▶ [ACTION ITEM]
Rewrite the lines below as a numbered list, skipping any blank lines. Leave the images out of your answer.

▶ [DATA UNDER STUDY]
╭──
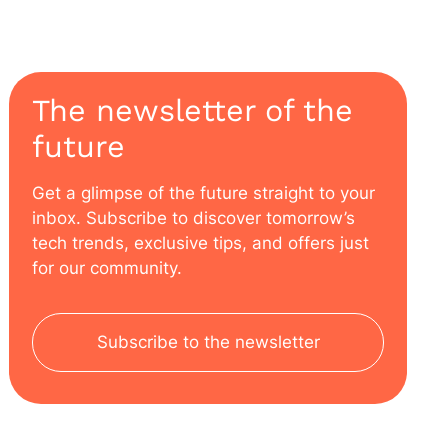
The newsletter of the
future
Get a glimpse of the future straight to your
inbox. Subscribe to discover tomorrow’s
tech trends, exclusive tips, and offers just
for our community.
Subscribe to the newsletter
╰──
▶ [EXERCISE ANSWER]
1. The newsletter of the
2. future
3. Get a glimpse of the future straight to your
4. inbox. Subscribe to discover tomorrow’s
5. tech trends, exclusive tips, and offers just
6. for our community.
7. Subscribe to the newsletter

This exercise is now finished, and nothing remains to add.